4.2.4. Long-Term and Short-Term Coefficient Estimation
Table 13 shows the long-term coefficient estimation results. The coefficients of lnFD of all panels are all significantly negative at a significance level of 1%, which indicates that FD inhibits CE in the long run. The elasticity coefficients of lnFD of panels 1–4 are −0.182, −0.936, −0.222 and −0.416, respectively.
Table 14 shows the short-term coefficient estimation results. The coefficients of ECM of the whole panel and panels 1–4 are all significantly negative, which indicates that the model is statistically valid. When the variables deviate from the long-term equilibrium, they are corrected at a rate of 10.4%, 11.8%, 6.5%, 14.6% and 14.7% per year, respectively. The coefficients of lnFD of all panels are all significantly negative at a significance level of 5%, which indicates that FD inhibits CE in the short run of all panels. This is consistent with the long-term results of the panel ARDL. The elasticity coefficients of FD of the whole panel and panels 1–4 are −0.037, −0.029, −0.073, −0.051 and −0.032, which means that for every 1% increase in FD, CE is reduced by 0.037%, 0.029%, 0.073%, 0.051% and 0.032%, respectively.
4.3. Discussions
From the estimation results of the time series ARDL, in the long term, there is a significant negative impact of China’s FD on CE. Our conclusions are consistent with Shahbaz et al. [8], Salahuddin et al. [22] and Zhang and Zhang [23]. However, the value of the coefficient is small, which means the emission reduction effect of FD is insignificant. Moreover, in the short term, there is a significant negative impact of China’s FD on CE. However, the role of FD in reducing CE is not particularly great. Causes of this phenomenon may be various. First, FD’s negative effect offsets its positive effect. Besides, China’s carbon financial market is immature, and the market mechanism for using financial instruments to guide carbon emissions reduction is also immature. Comparing the long-term coefficient (−0.067) and short-term coefficient (−0.064) of the time series ARDL, it is found that the two coefficients are very close. This shows that in the time series analysis, the estimation results of long-term and short-term models are consistent, that is, the improvement of China’s FD reduces CE, but the carbon emissions reduction effect of finance is relatively weak. This may be due to the imperfect market mechanism of using financial instruments to guide carbon emissions reduction.
From the estimation results of the panel ARDL, in the long term, FD inhibits the CE of all panels.

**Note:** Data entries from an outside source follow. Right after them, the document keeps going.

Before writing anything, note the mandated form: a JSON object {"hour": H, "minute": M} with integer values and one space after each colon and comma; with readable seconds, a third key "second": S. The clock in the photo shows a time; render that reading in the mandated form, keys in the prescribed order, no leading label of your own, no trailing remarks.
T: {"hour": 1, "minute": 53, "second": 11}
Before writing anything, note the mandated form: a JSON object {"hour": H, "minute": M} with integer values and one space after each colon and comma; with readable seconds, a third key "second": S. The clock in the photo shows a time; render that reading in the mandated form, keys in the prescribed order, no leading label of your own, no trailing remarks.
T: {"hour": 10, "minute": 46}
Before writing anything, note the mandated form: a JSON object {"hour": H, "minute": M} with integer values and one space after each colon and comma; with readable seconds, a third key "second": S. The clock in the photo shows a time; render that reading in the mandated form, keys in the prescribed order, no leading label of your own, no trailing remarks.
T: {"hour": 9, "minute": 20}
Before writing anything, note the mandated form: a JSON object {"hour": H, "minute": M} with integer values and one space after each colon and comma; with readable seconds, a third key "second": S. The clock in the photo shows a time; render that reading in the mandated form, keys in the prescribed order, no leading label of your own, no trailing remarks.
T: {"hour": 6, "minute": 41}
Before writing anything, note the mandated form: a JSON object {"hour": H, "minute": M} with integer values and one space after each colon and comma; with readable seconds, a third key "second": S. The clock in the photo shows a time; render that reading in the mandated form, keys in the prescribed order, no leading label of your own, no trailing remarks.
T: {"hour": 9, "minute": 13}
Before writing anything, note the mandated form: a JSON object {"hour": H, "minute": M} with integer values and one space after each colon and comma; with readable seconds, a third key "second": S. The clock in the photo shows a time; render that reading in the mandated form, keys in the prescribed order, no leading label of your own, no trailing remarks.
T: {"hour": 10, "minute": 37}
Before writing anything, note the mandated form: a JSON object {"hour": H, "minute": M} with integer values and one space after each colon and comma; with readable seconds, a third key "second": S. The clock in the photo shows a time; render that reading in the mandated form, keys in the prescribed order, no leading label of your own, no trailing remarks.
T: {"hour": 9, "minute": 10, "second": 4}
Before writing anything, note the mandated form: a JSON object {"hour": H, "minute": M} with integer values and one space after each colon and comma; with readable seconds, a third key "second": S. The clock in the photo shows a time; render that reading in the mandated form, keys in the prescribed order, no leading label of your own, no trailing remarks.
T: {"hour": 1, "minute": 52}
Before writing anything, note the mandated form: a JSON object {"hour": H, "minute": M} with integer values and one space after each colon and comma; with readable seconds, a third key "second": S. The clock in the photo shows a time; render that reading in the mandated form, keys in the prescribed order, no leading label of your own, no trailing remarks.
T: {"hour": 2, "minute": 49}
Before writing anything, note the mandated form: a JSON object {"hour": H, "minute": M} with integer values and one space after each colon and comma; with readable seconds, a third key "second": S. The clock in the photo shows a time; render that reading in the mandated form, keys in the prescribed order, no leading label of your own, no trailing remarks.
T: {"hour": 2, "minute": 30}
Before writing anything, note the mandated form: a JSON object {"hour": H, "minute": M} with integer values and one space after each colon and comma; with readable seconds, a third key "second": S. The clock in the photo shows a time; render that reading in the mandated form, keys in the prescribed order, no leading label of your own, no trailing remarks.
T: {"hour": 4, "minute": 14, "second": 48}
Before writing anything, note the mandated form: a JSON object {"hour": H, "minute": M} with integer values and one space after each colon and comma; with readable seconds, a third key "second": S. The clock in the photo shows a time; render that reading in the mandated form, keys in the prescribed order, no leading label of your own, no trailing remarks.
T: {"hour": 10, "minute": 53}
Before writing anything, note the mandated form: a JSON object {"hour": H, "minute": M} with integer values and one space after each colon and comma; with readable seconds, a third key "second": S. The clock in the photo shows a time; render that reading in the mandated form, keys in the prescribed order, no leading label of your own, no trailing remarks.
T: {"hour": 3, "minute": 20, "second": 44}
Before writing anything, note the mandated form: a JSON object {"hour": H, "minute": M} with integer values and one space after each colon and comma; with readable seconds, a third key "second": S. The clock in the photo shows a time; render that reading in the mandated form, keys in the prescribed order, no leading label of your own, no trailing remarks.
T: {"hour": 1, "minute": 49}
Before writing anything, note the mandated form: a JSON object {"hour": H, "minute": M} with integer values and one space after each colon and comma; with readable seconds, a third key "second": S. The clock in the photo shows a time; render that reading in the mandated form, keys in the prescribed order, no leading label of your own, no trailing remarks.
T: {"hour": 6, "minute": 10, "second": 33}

Our conclusions are consistent with Tariq et al. [26] and Kwame et al. [27]. The elasticity coefficients of FD of panels 1–4 are −0.182, −0.936, −0.222 and −0.416, which means that for every 1% increase in FD, CE can be reduced by 0.182%, 0.936%, 0.222% and 0.416%, respectively. The reason for carbon emissions reduction may be that FD promotes the development of clean energy, thus inhibiting CE. Moreover, in the short term, FD also inhibits the CE of all panels. Through a comparison of different panels, it can be found that the impacts of FD on CE in different regions are different.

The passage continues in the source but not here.